Six years ago, Justin Simien arrived to Sundance with “Dear White People,” a comedy set on a college campus which questioned identity and the parameters of Blackness. The film won the festival’s dramatic prize and spawned a long-running streaming series on Netflix. Nevertheless, 2020 marked the return of Simien to the festival, this time with “Bad Hair.” Set in 1989 Los Angeles, Simien’s horror flick questions a systematic oppression predicated by fashion and standards of beauty. 

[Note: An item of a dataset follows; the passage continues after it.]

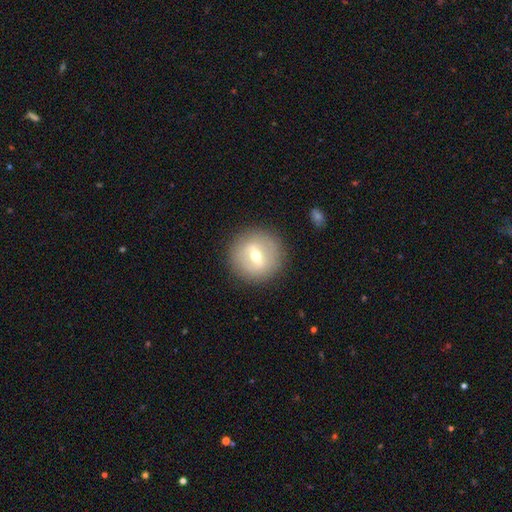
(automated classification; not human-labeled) This appears to be a featured or disk galaxy (52%). Merging: none (88%).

The film follows the soft-spoken Anna (Elle Lorraine), who wears her hair naturally after a childhood accident left her scalp badly scarred. She works as an assistant for the television station Culture. However, Anna dreams of one day hosting her own show. But when Zora (Vanessa Williams) assumes control of the station, attempting to rebrand it, Anna comes to realize that her only chance at advancement is to get a weave. Pretty soon, her co-workers also change their looks, like Brook-Lynne (Lena Waithe) and Sista Soul (Yaani King Mondschein) to match the station’s new brand. However, after her makeover Anna discovers that her weave is parasitic. It loves blood, and uses her as a host to kill.    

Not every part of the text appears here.